_EXERCISE GOAL_
Count the lines of the records below that contain the string "niemowląt", and give only the number.

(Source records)
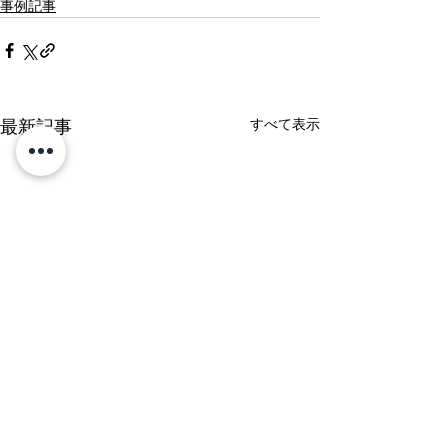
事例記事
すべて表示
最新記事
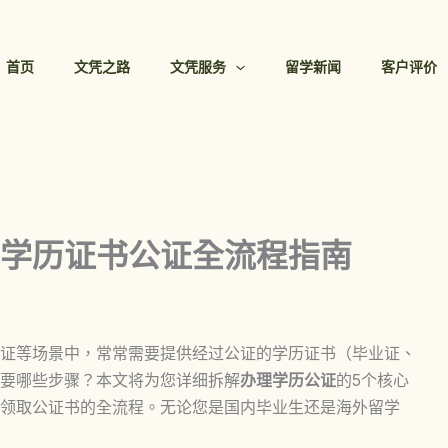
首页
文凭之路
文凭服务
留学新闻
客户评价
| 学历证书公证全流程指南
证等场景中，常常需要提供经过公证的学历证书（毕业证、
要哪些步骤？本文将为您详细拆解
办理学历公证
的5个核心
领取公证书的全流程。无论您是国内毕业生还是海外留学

...

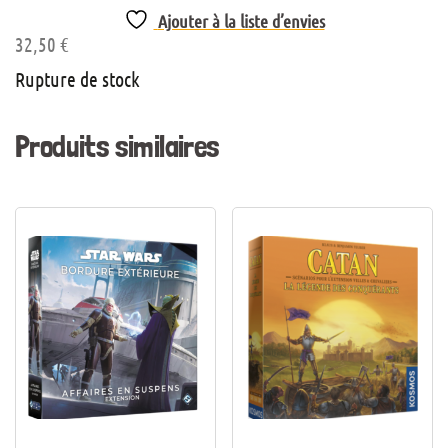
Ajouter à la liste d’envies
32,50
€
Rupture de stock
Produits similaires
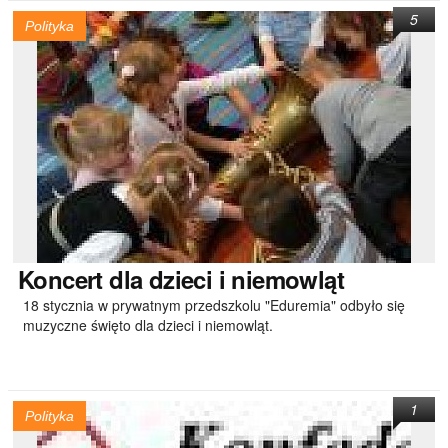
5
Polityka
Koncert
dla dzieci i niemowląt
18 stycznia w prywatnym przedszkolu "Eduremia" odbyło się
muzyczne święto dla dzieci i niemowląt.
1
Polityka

_EXPECTED ANSWER_
2